First, I have to agree that there comes a point when a person with a terminal illness just has to say ‘stop, enough is enough.’ Most of you who read this blog know that my stepfather passed away earlier this year after fighting his stage 4 cancer for over 3 years. He decided in November that he’d had enough of the treatments and that he was done. Some of you may know that I lost another friend in December of 1995 due to aggressive bone cancer. In his case, the cause of his illness was not found until it was far too late to fix the problem, and anything that could be done would have just been for quality of life. One of my last memories of Tom was watching a Rams football game with him on a Thursday night. Isn’t it odd what we remember?
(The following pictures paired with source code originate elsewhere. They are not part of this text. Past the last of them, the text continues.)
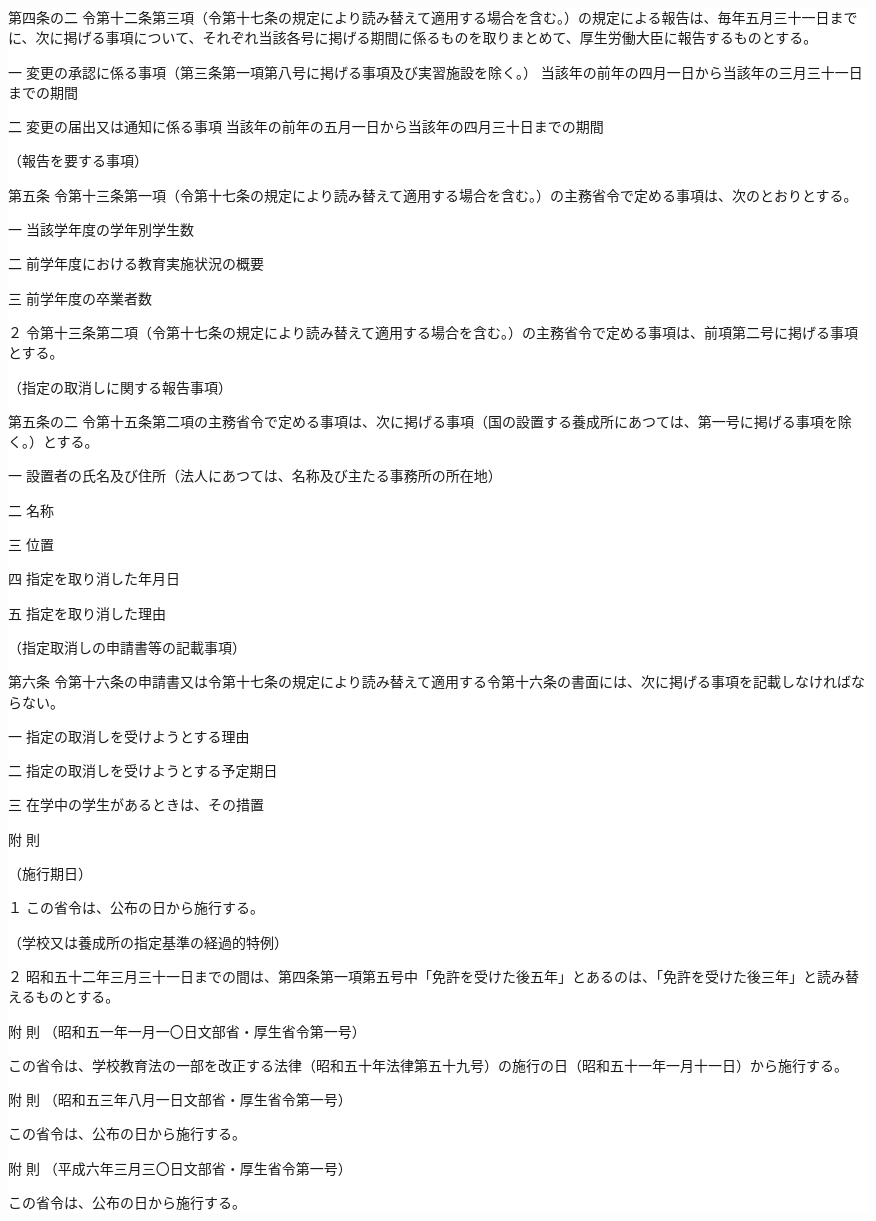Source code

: 第四条の二 令第十二条第三項（令第十七条の規定により読み替えて適用する場合を含む。）の規定による報告は、毎年五月三十一日までに、次に掲げる事項について、それぞれ当該各号に掲げる期間に係るものを取りまとめて、厚生労働大臣に報告するものとする。

一 変更の承認に係る事項（第三条第一項第八号に掲げる事項及び実習施設を除く。） 当該年の前年の四月一日から当該年の三月三十一日までの期間

二 変更の届出又は通知に係る事項 当該年の前年の五月一日から当該年の四月三十日までの期間

（報告を要する事項）

第五条 令第十三条第一項（令第十七条の規定により読み替えて適用する場合を含む。）の主務省令で定める事項は、次のとおりとする。

一 当該学年度の学年別学生数

二 前学年度における教育実施状況の概要

三 前学年度の卒業者数

２ 令第十三条第二項（令第十七条の規定により読み替えて適用する場合を含む。）の主務省令で定める事項は、前項第二号に掲げる事項とする。

（指定の取消しに関する報告事項）

第五条の二 令第十五条第二項の主務省令で定める事項は、次に掲げる事項（国の設置する養成所にあつては、第一号に掲げる事項を除く。）とする。

一 設置者の氏名及び住所（法人にあつては、名称及び主たる事務所の所在地）

二 名称

三 位置

四 指定を取り消した年月日

五 指定を取り消した理由

（指定取消しの申請書等の記載事項）

第六条 令第十六条の申請書又は令第十七条の規定により読み替えて適用する令第十六条の書面には、次に掲げる事項を記載しなければならない。

一 指定の取消しを受けようとする理由

二 指定の取消しを受けようとする予定期日

三 在学中の学生があるときは、その措置

附 則

（施行期日）

１ この省令は、公布の日から施行する。

（学校又は養成所の指定基準の経過的特例）

２ 昭和五十二年三月三十一日までの間は、第四条第一項第五号中「免許を受けた後五年」とあるのは、「免許を受けた後三年」と読み替えるものとする。

附 則 （昭和五一年一月一〇日文部省・厚生省令第一号）

この省令は、学校教育法の一部を改正する法律（昭和五十年法律第五十九号）の施行の日（昭和五十一年一月十一日）から施行する。

附 則 （昭和五三年八月一日文部省・厚生省令第一号）

この省令は、公布の日から施行する。

附 則 （平成六年三月三〇日文部省・厚生省令第一号）

この省令は、公布の日から施行する。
Second, anyone who thinks that choosing to stop treatment is tantamount to committing suicide needs to have their own head examined. There is a point when the non-terminal person or people involved need to think of the terminal individual and not themselves. Yes, I know that is the most difficult thing to say and do, and no-one wants to just give up, but I would hope that if I was incapacitated, and someone else had to make that decision, they would think of me and how I would live from that point on and not of themselves. It irked me that Geoff had to address the individuals who considered the act of choosing to stop treatment as a sin – deal with it in your own life and then get back to me about it being a ‘sin’. Grrr.

I haven’t been to the intentional suicide point, thankfully, but I’m saddened and somewhat amazed by those who take that route. I’ve been dogged by depression several times, but not to that level.

I have to say, however, that I am envious of those who have the courage to drop everything and take a leap of faith that Geoff did. I am very glad that he had a friend who had the ability to help him detour from the path that would have lead to nowhere. If she hadn’t been there for him, how would all of us (who are still going about our mundane existences) have been entertained by two guys looking for rocks from space? Thank you, Anne Husick; you don’t know me from Eve, but thanks. I wish I had the courage to be that bold.

Gee, I think I’ve written more in this ramble than I have about anything else for a while.

I would recommend Geoff’s blog on the Tucson Citizen site. It’s an interesting read, and has things that sometimes will make you go Hmmm. I really liked the post from Sept 13  and the one from Sept 11 made me cry. Again.

By the way, the season premiere for Meteorite Men is on November 28.

Go think happy thoughts. Baseball pitchers and catchers report in 108 days!